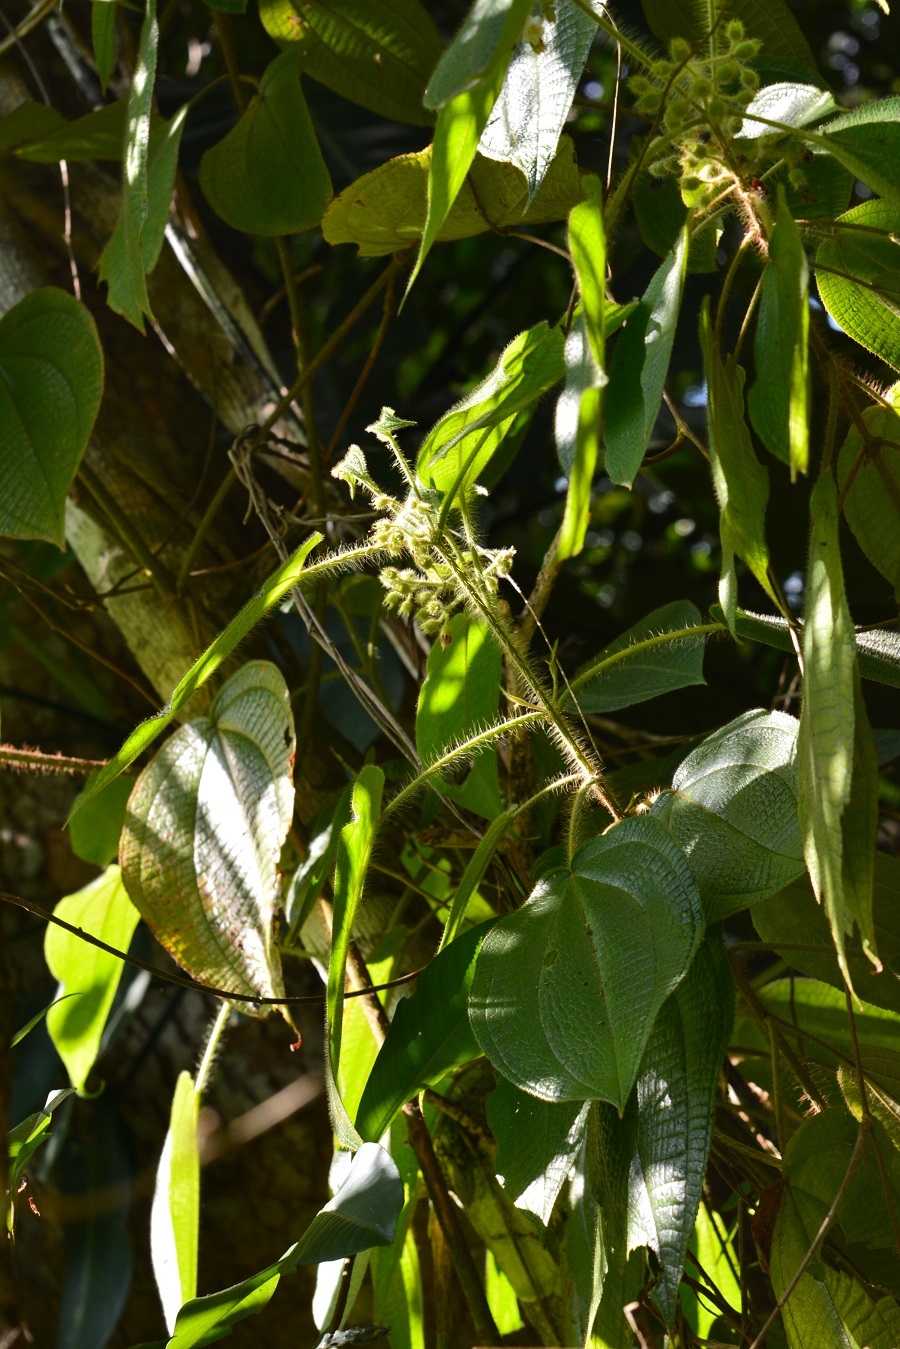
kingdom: Plantae
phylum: Tracheophyta
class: Magnoliopsida
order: Myrtales
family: Melastomataceae
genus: Miconia
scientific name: Miconia octona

■ ■ ■ ■ ■ ■ ■

(AIM): Copy out the lines above word for word, without the picture.

(RESPONSE):
kingdom: Plantae
phylum: Tracheophyta
class: Magnoliopsida
order: Myrtales
family: Melastomataceae
genus: Miconia
scientific name: Miconia octona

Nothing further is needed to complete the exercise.